* [Data]:

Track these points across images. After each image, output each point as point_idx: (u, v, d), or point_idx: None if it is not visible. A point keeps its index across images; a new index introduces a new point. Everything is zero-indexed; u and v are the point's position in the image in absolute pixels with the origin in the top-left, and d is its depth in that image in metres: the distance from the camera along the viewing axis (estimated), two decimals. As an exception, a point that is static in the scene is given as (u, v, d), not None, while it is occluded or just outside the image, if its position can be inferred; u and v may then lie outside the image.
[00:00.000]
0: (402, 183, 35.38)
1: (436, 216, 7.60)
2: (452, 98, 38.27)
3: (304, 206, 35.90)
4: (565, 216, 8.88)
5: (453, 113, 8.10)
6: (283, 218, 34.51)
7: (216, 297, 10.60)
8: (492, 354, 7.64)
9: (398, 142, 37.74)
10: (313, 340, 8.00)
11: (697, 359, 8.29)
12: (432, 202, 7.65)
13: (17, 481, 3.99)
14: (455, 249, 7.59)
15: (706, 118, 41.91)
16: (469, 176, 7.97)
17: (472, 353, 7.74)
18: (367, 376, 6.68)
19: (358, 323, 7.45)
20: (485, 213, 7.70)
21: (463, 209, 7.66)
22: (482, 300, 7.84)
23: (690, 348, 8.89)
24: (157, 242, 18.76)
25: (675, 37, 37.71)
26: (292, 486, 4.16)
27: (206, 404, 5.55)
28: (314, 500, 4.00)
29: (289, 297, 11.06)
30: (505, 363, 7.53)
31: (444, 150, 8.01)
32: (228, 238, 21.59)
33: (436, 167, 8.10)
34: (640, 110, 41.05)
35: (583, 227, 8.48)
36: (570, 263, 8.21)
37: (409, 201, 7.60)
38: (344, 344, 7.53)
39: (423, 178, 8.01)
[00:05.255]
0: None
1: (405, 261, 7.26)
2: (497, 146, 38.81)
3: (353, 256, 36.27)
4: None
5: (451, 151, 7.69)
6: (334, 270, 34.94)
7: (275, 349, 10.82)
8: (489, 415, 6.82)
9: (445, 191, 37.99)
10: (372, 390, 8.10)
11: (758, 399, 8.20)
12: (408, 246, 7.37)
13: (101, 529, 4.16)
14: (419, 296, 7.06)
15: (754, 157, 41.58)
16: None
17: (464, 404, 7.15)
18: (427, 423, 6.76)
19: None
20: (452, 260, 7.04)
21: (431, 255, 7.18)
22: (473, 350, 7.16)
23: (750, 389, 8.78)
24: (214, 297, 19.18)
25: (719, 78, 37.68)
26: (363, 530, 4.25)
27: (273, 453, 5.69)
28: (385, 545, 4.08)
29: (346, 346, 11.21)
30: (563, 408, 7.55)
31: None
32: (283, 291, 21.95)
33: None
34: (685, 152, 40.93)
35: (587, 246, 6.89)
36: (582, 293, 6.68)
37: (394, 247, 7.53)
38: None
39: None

* [What this task involves]: Beginning with the line holding "5: (453, 113, 8.10)" and ending with the line holding "17: (472, 353, 7.74)", write out the stretch of material above exactly; add no further lines.

* [Solution for this task]:
5: (453, 113, 8.10)
6: (283, 218, 34.51)
7: (216, 297, 10.60)
8: (492, 354, 7.64)
9: (398, 142, 37.74)
10: (313, 340, 8.00)
11: (697, 359, 8.29)
12: (432, 202, 7.65)
13: (17, 481, 3.99)
14: (455, 249, 7.59)
15: (706, 118, 41.91)
16: (469, 176, 7.97)
17: (472, 353, 7.74)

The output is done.